Slo-Mo Psycho
When Douglas Gordon first showed 24 Hour Psycho ten years ago at the Tramway, my reaction was: “OK, I get it, so I don't have to go and see it”. As usual, I was wrong. Like much of the best conceptual art, what seemed an all too obvious concept was a subtle and allusive piece of art. The work made Gordon an international star and became a touchstone for the contemporary art scene. It has even inspired Don DeLillo's latest novel. So when I heard that the artist had returned to Glasgow with an updated version, 24 Hour Psycho Back and Forth and To and Fro, I scuttled down Tramway.

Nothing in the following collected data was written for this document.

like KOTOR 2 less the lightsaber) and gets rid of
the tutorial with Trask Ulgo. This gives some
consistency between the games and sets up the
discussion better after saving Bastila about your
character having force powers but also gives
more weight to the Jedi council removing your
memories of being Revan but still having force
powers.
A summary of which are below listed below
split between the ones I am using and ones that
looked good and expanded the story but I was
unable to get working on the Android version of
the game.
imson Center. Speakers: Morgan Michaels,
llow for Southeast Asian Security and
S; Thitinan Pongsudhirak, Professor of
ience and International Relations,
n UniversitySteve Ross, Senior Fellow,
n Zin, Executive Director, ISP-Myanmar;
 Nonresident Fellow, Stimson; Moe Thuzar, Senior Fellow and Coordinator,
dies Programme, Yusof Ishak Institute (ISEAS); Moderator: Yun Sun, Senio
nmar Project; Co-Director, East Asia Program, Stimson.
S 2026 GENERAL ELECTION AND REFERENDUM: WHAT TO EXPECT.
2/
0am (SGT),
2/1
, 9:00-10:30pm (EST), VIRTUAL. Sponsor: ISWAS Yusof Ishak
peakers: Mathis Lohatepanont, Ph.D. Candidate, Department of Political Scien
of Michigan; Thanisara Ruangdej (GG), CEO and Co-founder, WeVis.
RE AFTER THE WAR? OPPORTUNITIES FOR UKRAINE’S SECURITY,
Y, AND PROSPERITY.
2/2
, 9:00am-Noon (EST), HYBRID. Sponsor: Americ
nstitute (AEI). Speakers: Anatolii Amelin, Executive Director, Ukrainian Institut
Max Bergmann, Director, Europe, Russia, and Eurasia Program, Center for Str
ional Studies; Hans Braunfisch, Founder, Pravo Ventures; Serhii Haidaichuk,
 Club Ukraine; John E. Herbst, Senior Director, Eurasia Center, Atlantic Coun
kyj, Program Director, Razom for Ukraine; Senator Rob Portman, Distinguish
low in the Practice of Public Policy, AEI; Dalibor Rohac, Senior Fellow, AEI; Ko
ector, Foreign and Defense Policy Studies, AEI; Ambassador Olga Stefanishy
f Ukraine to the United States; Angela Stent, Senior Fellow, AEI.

After my eyes adjusted to the darkness and I stopped worrying about walking into a pillar, I turned my attention to the screens hanging in the middle of the room. Where the original version projected the film onto a single screen, the new version uses two, placed side-by-side, with the film running forwards on one and in reverse on the other. At first, I was surprised how fast things seemed to move. Characters crossed rooms at a reasonable clip, books were opened in less than a minute. It didn't seem much slower than Dances with Wolves. But as time passed the glacial pace revealed itself: brief exchanges of dialogue stretched for half an hour; faces loomed in close up for small eternities, their features rolling like ocean swells. I became mesmerised by Janet Leigh's brassiere (bra is too small a word for such a wonder of lace and heavy engineering); a stuffed toy rabbit stared back at me until I had to look away. Hovering between the still and the moving image, the film opened up to reveal its secrets. I felt as if I could explore the spaces between the frames, pausing to examine the tiniest details of Hitchcock's construction of a Freudian nightmare. At the same time the imperceptibly shifting image drew me in, hypnotising me with its detail, catching me in the dark passions and inexorable unwinding of the plot.

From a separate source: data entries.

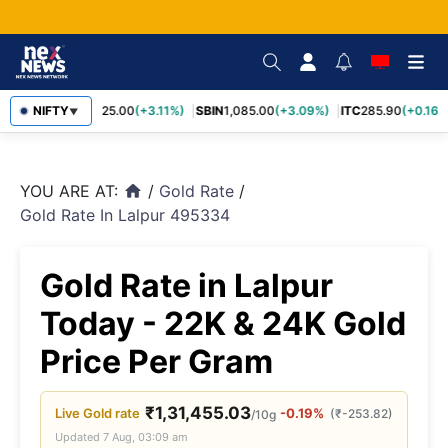
RELIANCE
NIFTY
1,325.00
(+3.11%)
SBIN
1,085.00
(+3.09%)
ITC
285.90
(+0.16%)
▼
YOU ARE AT:
/
Gold Rate
/
home
Gold Rate In Lalpur 495334
Gold Rate in Lalpur
Today - 22K & 24K Gold
Price Per Gram
₹
1,31,455.03
Live
Gold
rate
-0.19%
(
₹
-253.82
)
/10g
Updated
7 Aug, 03:09 am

Since going to see 24 Hour Psycho, the frame advance button on my DVD player has taken a battering. First in was Psycho itself so that I could watch the shower scene which I'd missed at the gallery, but I've found that even the most mundane films are invested with a new significance when watched frame by frame. Only Alvin and the Chipmunks: The Squeakquel has proved resistant, the fast forward button a better option. Mostly, however, I think about that darkened room where the Janet Leigh and Anthony Perkins simultaneously advance towards, and retreat from, their destiny with excruciating slowness, over and over, day after day, in a cinematic seventh circle of Hell.